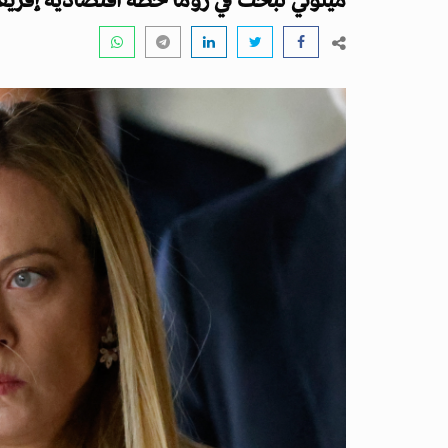
ميلوني تبحث في روما خطة اقتصادية إفريق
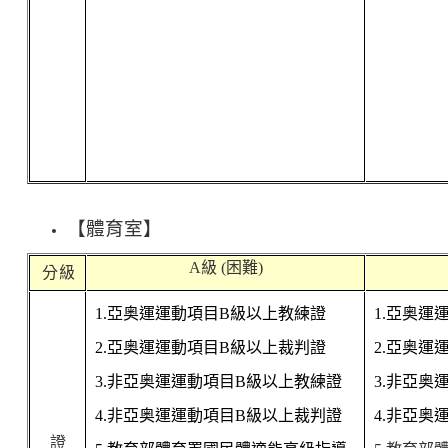
【體育室】
A
級
(
困難
)
分 級
1.
亞奥運運動項目
B
級以上教練證
1.
亞奥運
2.
亞奥運運動項目
B
級以上裁判證
2.
亞奥運
3.
非亞奥運運動項目
B
級以上教練證
3.
非亞奥
4.
非亞奥運運動項目
B
級以上裁判證
4.
非亞奥
證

------------------------------

• **ASSIGNED TASK**
Return, exactly as they stand, all of the lines above, but not the pictures.

• **WRITTEN REPLY**
ميلوني تبحث في روما خطة اقتصادية إفريق
【體育室】
A
級
(
困難
)
分 級
1.
亞奥運運動項目
B
級以上教練證
1.
亞奥運
2.
亞奥運運動項目
B
級以上裁判證
2.
亞奥運
3.
非亞奥運運動項目
B
級以上教練證
3.
非亞奥
4.
非亞奥運運動項目
B
級以上裁判證
4.
非亞奥
證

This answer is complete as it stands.